Summit X460-G2 with VIM-2q option card
Summit X480 switches with VIM3-40G4X option card
Summit X670V switches with VIM4-40G4X option card
Summit X670-G2-48x-4q with ports 57 and 61
128 Gbps: Summit X480 switches with VIM2-SummitStack128 option card
Summit X460 switches with SummitStack V80 option card
Summit X480 switches with VIM2-SummitStack-V80 option card, and VIM3-40G4X option card
Summit X670V switches with VIM4-40G4X option card
Summit X670G2-48x-4q with ports 57 and 61
Summit X440 switches
Summit X460 switches with SummitStack option card
Summit X480 switches with VIM2-SummitStack
Summit X460G2 switches with VIM-2SS option card
Even though two links are available, the links might not be fully utilized. For example, suppose there is a ring of eight nodes and the nodes are numbered clockwise from 1 to 8. The stacking port limit in this example is 10 Gbps in each direction for a total stack throughput of 20 Gbps for each port, or 40 Gbps total. Suppose node 1 wants to send 10 Gbps of unicast traffic to each of node 2 and node 3. The shortest path topology forces all traffic from node 1 over the link to node 2. Traffic from node 1 to node 3 passes through node 2. Thus, there is only 10 Gbps link available. However, if node 1 wanted to send 10 Gbps to node 2 and node 8, there would be 20 Gbps available because both links connected to node 1 would be used.

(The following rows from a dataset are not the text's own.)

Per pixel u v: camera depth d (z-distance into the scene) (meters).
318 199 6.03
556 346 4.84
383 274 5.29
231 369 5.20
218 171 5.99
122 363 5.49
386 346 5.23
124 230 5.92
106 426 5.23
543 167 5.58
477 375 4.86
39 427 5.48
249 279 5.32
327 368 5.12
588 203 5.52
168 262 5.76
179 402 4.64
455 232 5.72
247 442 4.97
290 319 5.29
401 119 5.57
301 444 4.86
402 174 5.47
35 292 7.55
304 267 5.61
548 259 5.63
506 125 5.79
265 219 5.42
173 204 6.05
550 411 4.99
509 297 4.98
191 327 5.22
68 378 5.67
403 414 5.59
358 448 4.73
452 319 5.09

In a ring of eight nodes, between any two nodes (with one exception), only one link is used. If the devices provide 48 1-Gbps Ethernet ports, the overcommitment ratio between two such nodes is approximately 5:1. The exception is if there is an equal distance between the nodes. In this case, if both nodes are 48-port nodes, the nodes are grouped into two groups of 24 ports (by the hardware architecture), and thus it is possible to use both directions around the stack.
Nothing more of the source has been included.